Document extract =>
Back in 1995, early experiences with gold charts were fascinating as my teeth were cut during the last emergence from a recession. The end of that USFed Reflation Initiative was rocky, turbulent, and chaotic, but far more successful than the current effort. Many analysts fully expected a rise in price inflation, and an associated rise in the gold price. My expectation echoed theirs, but the growing Asian outsourcing trend had thoroughly caught my attention, since my days with a major computer mfg firm were still fresh in my mind. My clients extended to mfg engineers in Hong Kong, Taiwan, and Singapore using a nifty quality control procedure with my signature on it. Output from these plants were critical components whose cost advantage was clear. An aside, my QC procedure saved each mfg site a documented $3 to $4 million per year from reduced testing hours in a stressed environment. The entire Pacific Rim was on fire, exploiting cost advantage, marked by gigantic imports into the United States. The many players were called "Asian Tigers" whose title one hears little anymore.

Gold was in a heated battle as it wrestled with the $400 price level in 1995 and the following year. My young chartist eyes once detected a near-term bullish Head & Shoulders pattern, without any doubt. However, lurking in the reeds within the chart was a bearish Head & Shoulders pattern of more short-term nature. Gold failed to sustain its run, reversed, and fell to the downside target on the nearby pattern which revealed itself. It was quite an educational experience, painful and costly though. Most educations are, as memories of graduate school can testify, surely with more accolades, more satisfaction, more comrade adulation, and less bloodletting, not to mention a slick piece of parchment to show for it.

Back then ten years ago, China was nowhere to be seen, still fast asleep. This time around, China has totally, unfortunately, and unequivocally ruined the Reflation Initiative which began in 2001. Our banking leaders have attempted to prompt widespread inflation which has firmly taken root on the cost side but not at all on the wage side. The absence of corporate product pricing power and wage gains even has former Treasury Secretaries Larry Summers and Robert Rubin perplexed. They have each spoken publicly about it, calling it a failure of wealth distribution. Not just these leading figures, but also the Brookings Institution has raised attention on this matter. They point to a 3.2% wage decline in adjusted terms since October 2001 during the so-called economic expansion. My description is more a crack-up boom, continued economic stall, historic cost inflation, and failed job creation, temporarily given reprieve by Greenspan's final bubble in housing. Their shared concern is over a major paradigm shift after entry of a few hundred million Chinese workers in to the global village equation. Or is it a global pillbox? Concern is over the lack of catch-up in wages after basic inflation and productivity growth, an effect which has utterly failed to materialize. They prefer not to speak publicly about how productivity has lifted the Asian standard of living, not ours. Even Chairman Bernanke acknowledges a bad trend in participation of the American dream. Lastly and hardly least, concern is over vulnerability to economic populism, which might seek a solution with greater trade protectionism. Worker angst has risen. To tap into it, politicians might pursue trade tariffs, import quotas, a detrimental factor present during the Great Depression.

Dataset rows =>
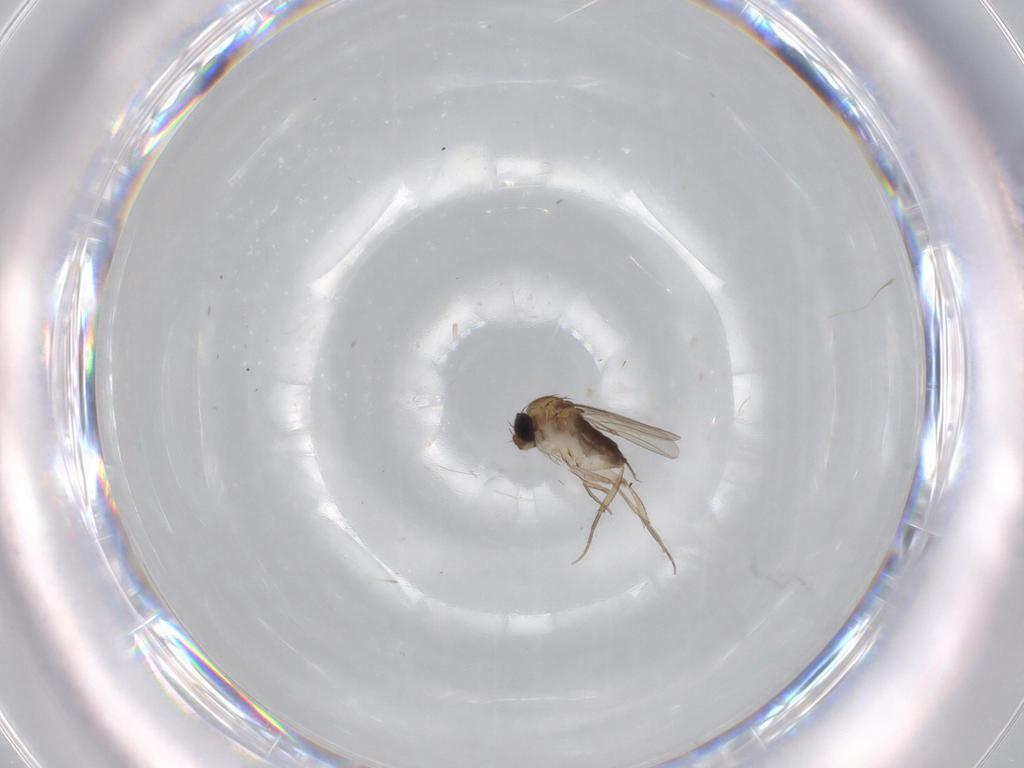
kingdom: Animalia
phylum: Arthropoda
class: Insecta
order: Diptera
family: Phoridae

Tasks for this exercise =>
A. In the commentary on gold and reflation, what wage decline since October 2001 does the Brookings Institution point to?
B. Transcribe the part of the commentary on gold and reflation starting at "Gold was in" and ending at "show for it.".

Worked solutions =>
A. A 3.2% decline in wages in adjusted terms.

B.
Gold was in a heated battle as it wrestled with the $400 price level in 1995 and the following year. My young chartist eyes once detected a near-term bullish Head & Shoulders pattern, without any doubt. However, lurking in the reeds within the chart was a bearish Head & Shoulders pattern of more short-term nature. Gold failed to sustain its run, reversed, and fell to the downside target on the nearby pattern which revealed itself. It was quite an educational experience, painful and costly though. Most educations are, as memories of graduate school can testify, surely with more accolades, more satisfaction, more comrade adulation, and less bloodletting, not to mention a slick piece of parchment to show for it.